说话的汉子并不算高大,面相倒是忠厚老实的很,此时张臂挡住林崖去路,两人一个浑身绫罗遍体锦绣,一个衣衫破旧浆洗的都有些发白,哪个更能得旁人心底认同已经不用多说。
正要挤到林崖身边的小厮们当时就恼了,只是一贯抢在前头代林崖呵斥叫骂的寿生这一回却没说话,还一把捂住了也想争功的禄生的嘴巴,让指望着再看一出大家奴欺压良民戏本的人落了空。
无故被人抓着要当冤大头的林崖赞许的睨了寿生一眼,看向拦路汉子的神情带上了几分激赏,甚至还拱手为礼:“兄台侠义心肠,小子多有不及,愧不敢当。”
说到此处,林崖见那汉子面露得色,话锋就是一转:“只是我若带走,到时候天长路远,未免致使姑娘骨肉分离,难叙人伦,不如我将银钱赠与兄台,以兄台的侠义心肠,必然能安排的妥妥当当。”
林崖久居江南,口音与京城人士当然不同,他这个借口果然令众人频频点头,林崖也不多话,直接命福生把他们今日出门带的碎银子都拿了出来,递到一时哑然的汉子手中,大步走了。
那女子倒是想跟在林崖身后我见尤怜的道谢,只是她那样娇弱,哪里挤得过人潮呢。又有一等看热闹不嫌事大的七嘴八舌劝拿了银钱的汉子快些去姑娘家里,救人于水火,反而比之前更热闹。

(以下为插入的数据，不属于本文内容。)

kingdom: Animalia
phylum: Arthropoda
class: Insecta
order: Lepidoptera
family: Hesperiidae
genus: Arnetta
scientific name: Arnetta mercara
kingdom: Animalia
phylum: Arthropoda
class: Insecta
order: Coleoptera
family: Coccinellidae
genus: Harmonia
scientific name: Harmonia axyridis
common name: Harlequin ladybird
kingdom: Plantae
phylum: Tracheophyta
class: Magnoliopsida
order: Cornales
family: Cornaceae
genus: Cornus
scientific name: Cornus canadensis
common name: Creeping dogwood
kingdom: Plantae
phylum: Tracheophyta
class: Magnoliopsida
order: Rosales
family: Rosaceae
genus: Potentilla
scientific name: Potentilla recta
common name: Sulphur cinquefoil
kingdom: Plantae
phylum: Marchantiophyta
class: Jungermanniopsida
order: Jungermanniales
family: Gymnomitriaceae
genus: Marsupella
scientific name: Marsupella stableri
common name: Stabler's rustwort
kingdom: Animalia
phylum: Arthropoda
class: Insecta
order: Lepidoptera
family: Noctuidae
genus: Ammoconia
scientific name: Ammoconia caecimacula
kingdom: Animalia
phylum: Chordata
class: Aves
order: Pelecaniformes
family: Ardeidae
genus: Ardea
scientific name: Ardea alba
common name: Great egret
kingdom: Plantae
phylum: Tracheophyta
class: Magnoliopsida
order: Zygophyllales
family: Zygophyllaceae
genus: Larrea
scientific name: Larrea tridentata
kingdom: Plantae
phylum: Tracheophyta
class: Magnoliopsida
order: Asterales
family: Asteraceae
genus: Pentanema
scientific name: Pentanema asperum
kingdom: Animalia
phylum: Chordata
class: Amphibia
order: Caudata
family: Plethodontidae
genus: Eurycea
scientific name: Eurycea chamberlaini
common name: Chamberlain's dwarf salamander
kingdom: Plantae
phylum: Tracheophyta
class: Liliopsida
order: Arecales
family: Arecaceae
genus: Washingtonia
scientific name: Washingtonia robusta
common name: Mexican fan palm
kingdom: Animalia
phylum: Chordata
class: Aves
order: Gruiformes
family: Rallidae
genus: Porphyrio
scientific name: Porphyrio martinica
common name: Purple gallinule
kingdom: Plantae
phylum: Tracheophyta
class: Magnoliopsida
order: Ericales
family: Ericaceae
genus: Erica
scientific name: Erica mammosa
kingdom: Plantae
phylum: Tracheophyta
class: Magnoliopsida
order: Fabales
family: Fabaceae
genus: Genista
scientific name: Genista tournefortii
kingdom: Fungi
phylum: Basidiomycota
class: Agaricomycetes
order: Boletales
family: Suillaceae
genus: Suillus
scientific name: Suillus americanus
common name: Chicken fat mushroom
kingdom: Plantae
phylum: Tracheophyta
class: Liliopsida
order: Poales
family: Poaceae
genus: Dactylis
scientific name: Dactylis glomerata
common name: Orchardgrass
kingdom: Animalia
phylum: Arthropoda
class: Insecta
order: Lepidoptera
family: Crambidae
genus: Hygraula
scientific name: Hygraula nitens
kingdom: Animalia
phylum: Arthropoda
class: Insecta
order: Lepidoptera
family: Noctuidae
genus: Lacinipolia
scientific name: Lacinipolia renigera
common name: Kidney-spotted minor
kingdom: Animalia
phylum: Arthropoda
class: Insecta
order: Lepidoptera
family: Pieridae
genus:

毕竟对于古人来说,林崖送金,眼瞅着是要玉成这汉子与姑娘的缘分,实在是一桩美谈,他们也是很想亲眼见到团圆结局的。
直到去的远了些,林崖温润的神情才透出了几分凝重。
“你们说,这世上是蠢人多些,还是聪明人多些?”利落的翻身上马,林崖突然发问,眼中却还是没有任何情绪,只状似无聊的来回打量着路过的摊铺。
寿生才得了夸奖,正在心头上,话比往常还快些:“当然是聪明人多,蠢人总是做错事情,最后害的自己没了下场。”这样的世道,不得好死的多了去了,总是犯蠢,那是要断了一家子的活路。
林崖听了,即没说对,也没说不对,却是愈发沉默,只有在看到精巧稀罕的小玩意时才会下马亲自过去买下,再交给小厮们收好,就这样随走随逛,慢慢回了府。
管事们都已经从先回来报信的人那里听说了喜讯,个个笑逐颜开,一见林崖回来都凑上来贺喜,林崖也笑着散了赏钱,又吩咐给所有下人加两个月的月钱,加做一身冬衣。
喜事说完了,林崖脸上的笑意不变,下一句吩咐却让所有的管事心里都打了个突。
林崖说得很简单,只说从今儿个开始,一直到他离京,家中诸事一律从严、从谨,不许内外交通,不许私自夹带,若是违了规矩,不论哪个统统一百板子扔出去自生自灭。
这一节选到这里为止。